In 1794, when Congress appropriated $15,000 for relief of French refugees who fled from insurrection in San Domingo to Baltimore and Philadelphia, James Madison stood on the floor of the House to object saying, “I cannot undertake to lay my finger on that article of the Constitution which granted a right to Congress of expending, on objects of benevolence, the money of their constituents.”
-James Madison, 4 Annals of congress 179 (1794)
Remember we are not discussing the law of precedent or the law as it exists now. We are discussing social contract as it was intended and whether social contract has been violated or breached and what we should do about it.
Yes, we are discussing the social contract. But I am thinking we are not in agreement at to what that consists of. It is the job of the government to govern, not just attempt to make as many people happy as it can. Sometimes it means it will make people unhappy. The government that just follows wherever the people want to go is reneging on its obligations under the contract, because its job is to lead.
But I think the original intent was that the Constitution would allow the states to function effectively as one nation and secure the rights of the people and then leave the people strictly alone to govern themselves. The Founders wanted no king, no monarch, no dictator, no Pope, no totalitarian government of any sort that would govern the people. The Constitution was a social contract that created a government that was not given authority to govern the people but was restricted to specific functions assigned to it.
We the People of the United States, in Order to form a more perfect Union, establish Justice, insure domestic Tranquility, provide for the common defence, promote the general Welfare, and secure the Blessings of Liberty to ourselves and our Posterity, do ordain and establish this Constitution for the United States of America.
The 'more perfect union' was to provide a means for the various states to function as one nation - to establish Justice was to prevent the various states from doing economic or physical violence to each other that also ensured domestic tranquility. Providing the common defense also ensured domestic tranquitlity and secured the blessings of liberty--this was defined in the Declaration as unalienable rights among which were life, liberty, and the pursuit of happiness.
There is no liberty when the federal government dictates to us what liberties we will and will not have while living our lives.
The Constitution is the law and I thought you wanted to talk about the social contract and not the law.

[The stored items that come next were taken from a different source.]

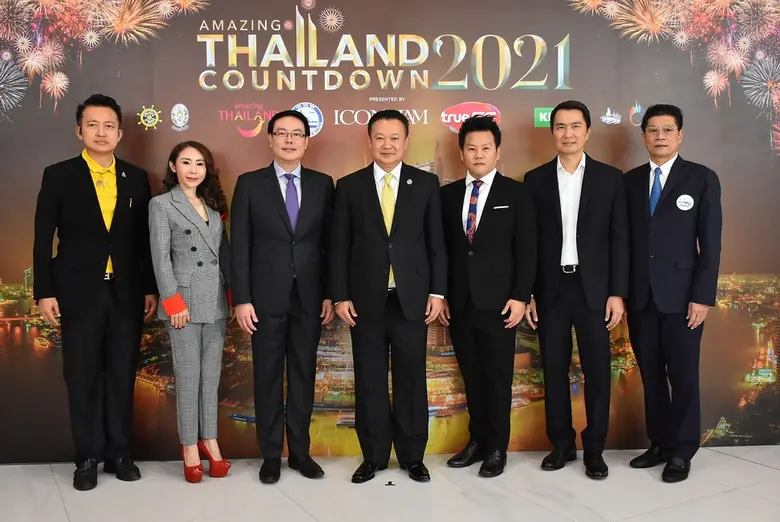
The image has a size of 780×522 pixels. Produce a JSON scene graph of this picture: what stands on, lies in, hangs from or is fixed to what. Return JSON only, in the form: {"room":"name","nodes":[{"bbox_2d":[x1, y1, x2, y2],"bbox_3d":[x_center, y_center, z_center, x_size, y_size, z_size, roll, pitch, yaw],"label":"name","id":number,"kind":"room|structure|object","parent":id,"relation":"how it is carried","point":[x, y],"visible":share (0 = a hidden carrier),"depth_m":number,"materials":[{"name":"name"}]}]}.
{"room":"event hall","nodes":[
{"label":"event hall","id":0,"kind":"room"},
{"bbox_2d":[0,444,779,521],"bbox_3d":[0.171,1.269,1.622,7.986,0.111,6.478,-1,4,-3],"label":"floor","id":1,"kind":"structure","parent":0,"point":[771,474],"depth_m":3.46,"materials":[{"name":"white tile"}]},
{"bbox_2d":[35,94,156,490],"bbox_3d":[-1.473,0.140,3.721,0.493,1.882,0.590,2,5,33],"label":"man","id":2,"kind":"object","parent":1,"relation":"on","point":[98,253],"visible":0.98,"depth_m":3.56},
{"bbox_2d":[148,139,233,482],"bbox_3d":[-0.992,0.264,3.712,0.428,1.610,0.548,-1,4,-3],"label":"woman","id":3,"kind":"object","parent":1,"relation":"on","point":[194,200],"visible":0.98,"depth_m":3.60},
{"bbox_2d":[229,108,335,483],"bbox_3d":[-0.535,0.165,3.744,0.517,1.807,0.597,-1,4,-3],"label":"man","id":4,"kind":"object","parent":1,"relation":"on","point":[280,296],"visible":0.97,"depth_m":3.60},
{"bbox_2d":[328,109,448,483],"bbox_3d":[-0.001,0.161,3.724,0.553,1.803,0.555,-1,4,-3],"label":"man","id":5,"kind":"object","parent":1,"relation":"on","point":[382,225],"visible":0.97,"depth_m":3.59},
{"bbox_2d":[384,480,394,486],"bbox_3d":[-0.001,1.080,3.584,0.056,0.018,0.057,-1,4,-3],"label":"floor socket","id":6,"kind":"object","parent":1,"relation":"on","point":[390,483],"visible":0.97,"depth_m":3.57,"materials":[{"name":"black"}]},
{"bbox_2d":[0,0,779,453],"bbox_3d":[0.002,-0.365,4.036,5.657,2.758,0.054,-1,4,-3],"label":"backdrop banner","id":7,"kind":"structure","parent":1,"relation":"on","point":[538,102],"depth_m":3.97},
{"bbox_2d":[439,113,537,477],"bbox_3d":[0.496,0.162,3.794,0.488,1.784,0.579,-1,4,-3],"label":"man","id":8,"kind":"object","parent":1,"relation":"on","point":[472,264],"visible":0.98,"depth_m":3.65},
{"bbox_2d":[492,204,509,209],"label":"pocket square","id":9,"kind":"object","parent":8,"relation":"in","point":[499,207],"visible":0.97,"depth_m":3.64,"materials":[{"name":"white fabric"}]},
{"bbox_2d":[523,100,630,478],"bbox_3d":[0.972,0.124,3.829,0.562,1.868,0.497,3,5,43],"label":"man","id":10,"kind":"object","parent":1,"relation":"on","point":[547,183],"visible":0.98,"depth_m":3.67},
{"bbox_2d":[622,104,721,482],"bbox_3d":[1.426,0.141,3.781,0.475,1.829,0.593,-2,4,-23],"label":"man","id":11,"kind":"object","parent":1,"relation":"on","point":[664,264],"visible":0.98,"depth_m":3.63},
{"bbox_2d":[675,194,693,210],"bbox_3d":[1.473,-0.293,3.683,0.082,0.086,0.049,-1,4,-3],"label":"round sticker","id":12,"kind":"object","parent":11,"relation":"attached to","point":[681,198],"visible":0.98,"depth_m":3.68,"materials":[{"name":"white"}]}
]}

First, you are free to argue what you think the intent was. I am free to disagree, and I do. But ultimately it doesn't matter what the intent was. Those people are long dead and, to be honest, I don't care what their intent was. They had their turn and it is now our turn, our government, our contract and our responsibility. When we are dead the following generations will have their turn and, if they have any sense at all, won't give a damn what our intents were.
Second, your comment that no liberty exists if the government dictates what liberties we have is false on its face. You really don't want to argue that if you consider it for a moment. Basically, you are saying that if I can't murder someone then I have no liberty. All societies establish what liberties individuals may have, without exception. The citizen's end of the social contract is the agreement to accept limitations on their liberty in exchange for the benefits of living in the society.